> **EXCERPT**:
CarpetRegrid2::num_levels_3  =  3
CarpetRegrid2::position_x_3  =  0
CarpetRegrid2::position_y_3  =  0
CarpetRegrid2::position_z_3  =  0
CarpetRegrid2::radius_3[1]  =  225
CarpetRegrid2::radius_3[2]  =  150

#LazRegrid2::num_levels_on_recover[0]=10
#LazRegrid2::num_levels_on_recover[1]=10

#############################################################
# SphericalSurface
#############################################################

SphericalSurface::nsurfaces = 3
SphericalSurface::maxntheta = 39
SphericalSurface::maxnphi   = 76

SphericalSurface::ntheta      [0] = 39
SphericalSurface::nphi        [0] = 76
SphericalSurface::nghoststheta[0] = 2
SphericalSurface::nghostsphi  [0] = 2

SphericalSurface::ntheta      [1] = 39
SphericalSurface::nphi        [1] = 76
SphericalSurface::nghoststheta[1] = 2
SphericalSurface::nghostsphi  [1] = 2

SphericalSurface::ntheta      [2] = 39
SphericalSurface::nphi        [2] = 76
SphericalSurface::nghoststheta[2] = 2
SphericalSurface::nghostsphi  [2] = 2

#############################################################
# Carpet
#############################################################

driver::ghost_size                      = 4
Carpet::domain_from_coordbase           = "yes"
Carpet::prolongation_order_space        = 5
Carpet::prolongation_order_time         = 2
Carpet::max_refinement_levels           = 11
Carpet::use_buffer_zones                = "yes"
#Carpet::num_integrator_substeps         = 1
#Carpet::additional_buffer_zones         = 2
Carpet::verbose                         = "no"
Carpet::veryverbose                     = "no"
Carpet::schedule_barriers               = "no"

Carpet::init_3_timelevels               = "yes"
Carpet::init_each_timelevel             = "no"
Carpet::init_fill_timelevels            = "no"
Carpet::enable_all_storage              = "no"
Carpet::regrid_during_recovery          = "no"

Carpet::refinement_factor              = 2
#Carpet::time_refinement_factors        = "[1,1,1,2,4,8,16,32,64,128]"
#Carpet::poison_new_timelevels          = "yes"
#Carpet::check_for_poison               = "no"
#Carpet::poison_value                   = 113
#Carpet::use_tapered_grids              = "no"

> **EXCERPTED DATA**:
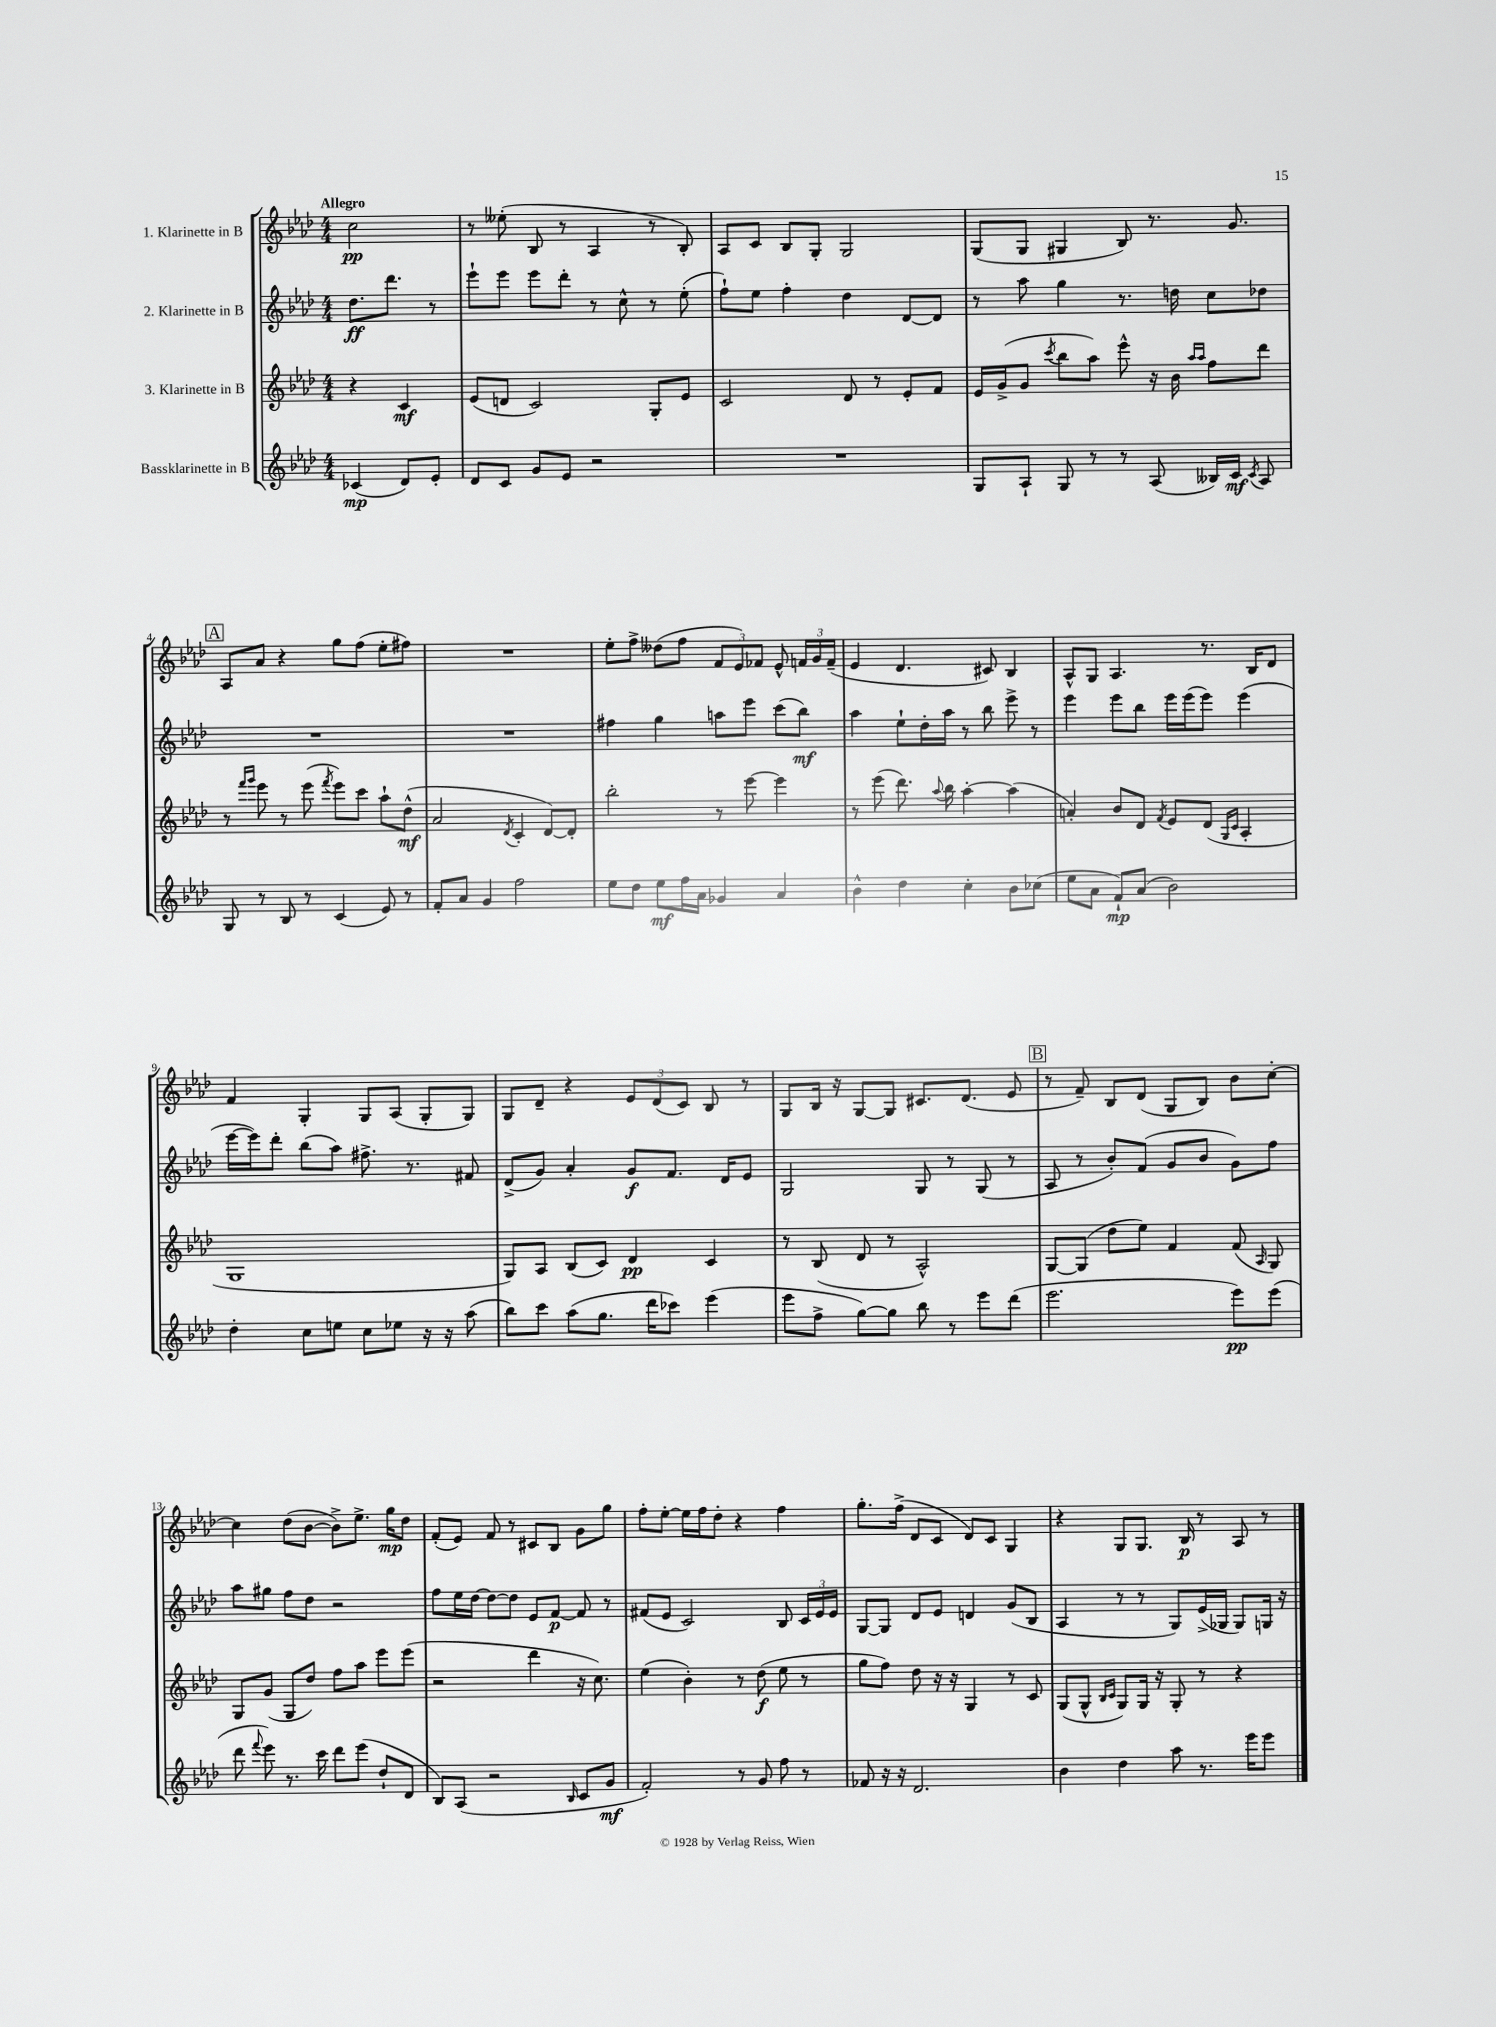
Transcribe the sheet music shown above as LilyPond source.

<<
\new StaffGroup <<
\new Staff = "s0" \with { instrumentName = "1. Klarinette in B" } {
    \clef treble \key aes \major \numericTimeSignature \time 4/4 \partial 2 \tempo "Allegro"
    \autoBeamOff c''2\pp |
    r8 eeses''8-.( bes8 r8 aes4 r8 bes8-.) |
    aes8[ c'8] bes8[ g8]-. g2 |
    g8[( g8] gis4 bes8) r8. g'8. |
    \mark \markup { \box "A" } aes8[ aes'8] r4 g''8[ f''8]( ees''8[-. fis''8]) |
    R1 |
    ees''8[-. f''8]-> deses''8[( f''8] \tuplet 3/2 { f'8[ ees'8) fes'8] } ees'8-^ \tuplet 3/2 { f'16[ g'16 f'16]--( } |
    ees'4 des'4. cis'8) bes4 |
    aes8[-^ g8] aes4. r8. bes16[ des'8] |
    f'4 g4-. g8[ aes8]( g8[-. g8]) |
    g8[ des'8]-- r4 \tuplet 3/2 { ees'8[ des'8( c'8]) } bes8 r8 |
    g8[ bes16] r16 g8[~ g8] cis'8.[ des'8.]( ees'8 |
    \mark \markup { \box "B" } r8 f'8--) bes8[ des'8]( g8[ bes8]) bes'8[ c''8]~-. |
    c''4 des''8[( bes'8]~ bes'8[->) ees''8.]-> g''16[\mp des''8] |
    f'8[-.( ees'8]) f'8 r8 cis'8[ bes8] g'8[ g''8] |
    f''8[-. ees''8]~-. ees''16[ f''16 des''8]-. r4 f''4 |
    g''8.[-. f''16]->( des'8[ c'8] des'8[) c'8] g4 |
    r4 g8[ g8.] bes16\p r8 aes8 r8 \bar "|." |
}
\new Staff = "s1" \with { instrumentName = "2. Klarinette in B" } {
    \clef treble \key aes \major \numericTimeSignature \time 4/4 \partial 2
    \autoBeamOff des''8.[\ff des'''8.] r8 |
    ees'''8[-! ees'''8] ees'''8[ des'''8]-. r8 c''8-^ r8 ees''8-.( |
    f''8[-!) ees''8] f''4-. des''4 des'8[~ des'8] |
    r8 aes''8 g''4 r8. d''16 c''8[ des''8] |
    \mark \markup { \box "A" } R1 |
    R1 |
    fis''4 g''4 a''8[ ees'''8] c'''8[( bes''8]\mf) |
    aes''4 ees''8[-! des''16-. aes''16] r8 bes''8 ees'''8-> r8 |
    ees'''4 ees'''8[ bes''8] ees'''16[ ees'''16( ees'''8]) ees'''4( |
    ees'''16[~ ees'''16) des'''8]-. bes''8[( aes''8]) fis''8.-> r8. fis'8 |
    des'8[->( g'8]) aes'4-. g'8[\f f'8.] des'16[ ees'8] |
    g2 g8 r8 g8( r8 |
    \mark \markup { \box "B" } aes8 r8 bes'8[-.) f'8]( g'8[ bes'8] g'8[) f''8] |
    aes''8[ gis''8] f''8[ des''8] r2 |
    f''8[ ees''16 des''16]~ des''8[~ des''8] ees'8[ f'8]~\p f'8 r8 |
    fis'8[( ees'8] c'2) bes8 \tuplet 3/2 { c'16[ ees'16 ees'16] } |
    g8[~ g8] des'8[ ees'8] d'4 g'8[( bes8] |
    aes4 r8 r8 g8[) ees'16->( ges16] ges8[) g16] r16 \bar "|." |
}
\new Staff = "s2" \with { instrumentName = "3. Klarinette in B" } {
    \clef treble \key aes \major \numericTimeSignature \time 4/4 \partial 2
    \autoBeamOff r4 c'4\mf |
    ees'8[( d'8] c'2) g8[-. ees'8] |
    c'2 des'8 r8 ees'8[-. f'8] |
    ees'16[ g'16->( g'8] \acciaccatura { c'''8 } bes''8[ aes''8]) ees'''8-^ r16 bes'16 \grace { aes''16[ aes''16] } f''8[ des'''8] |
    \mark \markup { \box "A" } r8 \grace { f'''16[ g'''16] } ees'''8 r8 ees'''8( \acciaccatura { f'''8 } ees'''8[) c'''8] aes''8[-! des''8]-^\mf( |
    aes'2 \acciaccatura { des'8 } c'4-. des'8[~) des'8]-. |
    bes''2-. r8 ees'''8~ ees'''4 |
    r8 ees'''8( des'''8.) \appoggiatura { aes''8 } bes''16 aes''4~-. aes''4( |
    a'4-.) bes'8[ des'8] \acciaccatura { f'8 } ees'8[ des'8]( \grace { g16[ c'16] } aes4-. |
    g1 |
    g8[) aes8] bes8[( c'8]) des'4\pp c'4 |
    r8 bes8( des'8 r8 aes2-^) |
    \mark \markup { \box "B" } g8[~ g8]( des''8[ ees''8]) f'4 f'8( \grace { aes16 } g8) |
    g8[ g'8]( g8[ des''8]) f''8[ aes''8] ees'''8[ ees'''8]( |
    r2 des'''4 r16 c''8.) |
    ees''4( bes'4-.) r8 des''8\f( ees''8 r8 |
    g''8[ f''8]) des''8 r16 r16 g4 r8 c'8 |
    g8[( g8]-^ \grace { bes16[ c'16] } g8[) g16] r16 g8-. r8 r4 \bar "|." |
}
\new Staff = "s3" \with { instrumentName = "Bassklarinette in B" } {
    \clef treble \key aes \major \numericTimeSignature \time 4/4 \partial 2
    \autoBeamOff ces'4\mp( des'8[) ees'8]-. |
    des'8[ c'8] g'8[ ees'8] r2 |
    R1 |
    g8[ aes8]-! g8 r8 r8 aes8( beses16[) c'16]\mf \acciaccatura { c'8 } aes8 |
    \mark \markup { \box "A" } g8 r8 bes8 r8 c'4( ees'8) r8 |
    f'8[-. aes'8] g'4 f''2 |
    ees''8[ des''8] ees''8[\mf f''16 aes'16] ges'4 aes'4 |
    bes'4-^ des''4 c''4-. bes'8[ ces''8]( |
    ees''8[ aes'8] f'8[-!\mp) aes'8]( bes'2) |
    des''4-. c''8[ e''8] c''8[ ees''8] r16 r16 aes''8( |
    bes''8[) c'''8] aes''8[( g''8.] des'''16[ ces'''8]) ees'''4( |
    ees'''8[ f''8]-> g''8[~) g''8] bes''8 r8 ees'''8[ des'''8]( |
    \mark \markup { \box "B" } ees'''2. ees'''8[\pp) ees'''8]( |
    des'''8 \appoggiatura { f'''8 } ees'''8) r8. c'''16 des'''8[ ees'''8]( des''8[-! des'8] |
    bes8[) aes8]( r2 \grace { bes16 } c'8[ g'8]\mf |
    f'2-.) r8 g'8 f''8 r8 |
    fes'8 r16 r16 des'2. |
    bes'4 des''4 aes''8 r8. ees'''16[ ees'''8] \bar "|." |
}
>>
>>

> **WORK TO DO**:
[A] Summarize the parameter-file excerpt in two sentences.
[B] Answer these questions from the parameter-file excerpt, one answer per line:
(i) What value is given to Carpet::max_refinement_levels?
(ii) What is SphericalSurface::maxnphi set to?
(iii) What value does CarpetRegrid2::radius_3[2] have?
[C] Write the lines that come after the final line of the parameter-file excerpt.

> **RESPONSES FOR EACH TASK**:
[A] The parameter-file excerpt gives CarpetRegrid2 region 3 three levels, centered at position 0 on x, y and z with radii of 225 and 150. It defines three SphericalSurface surfaces with 39 theta points, 76 phi points and 2 ghost points in each direction, and it sets Carpet to a ghost size of 4, prolongation orders of 5 in space and 2 in time, at most 11 refinement levels, buffer zones, a refinement factor of 2 and three initialized time levels.

[B]
(i) 11
(ii) 76
(iii) 150

[C]
#Carpet::output_timers_every             = 1024
#Carpet::print_timestats_every           = 0


#############################################################
# CarpetLib
#############################################################

CarpetLib::output_bboxes  = no
CarpetLib::check_bboxes              = no
CarpetLib::interleave_communications = yes
CarpetLib::combine_sends             = yes
CarpetLib::print_memstats_every      = 1024
#CarpetLib::max_memory_size_MB        = 3100
#CarpetLib::poison_new_memory            = "yes"
#CarpetLib::poison_value                 = 114

#############################################################
# Time integration
#############################################################

Cactus::terminate                     = "any"
Cactus::max_runtime                   = 2850
Cactus::cctk_final_time               = 4999
Cactus::cctk_itlast                   = 256
Cactus::cctk_timer_output             = "full"
Cactus::highlight_warning_messages    = "no"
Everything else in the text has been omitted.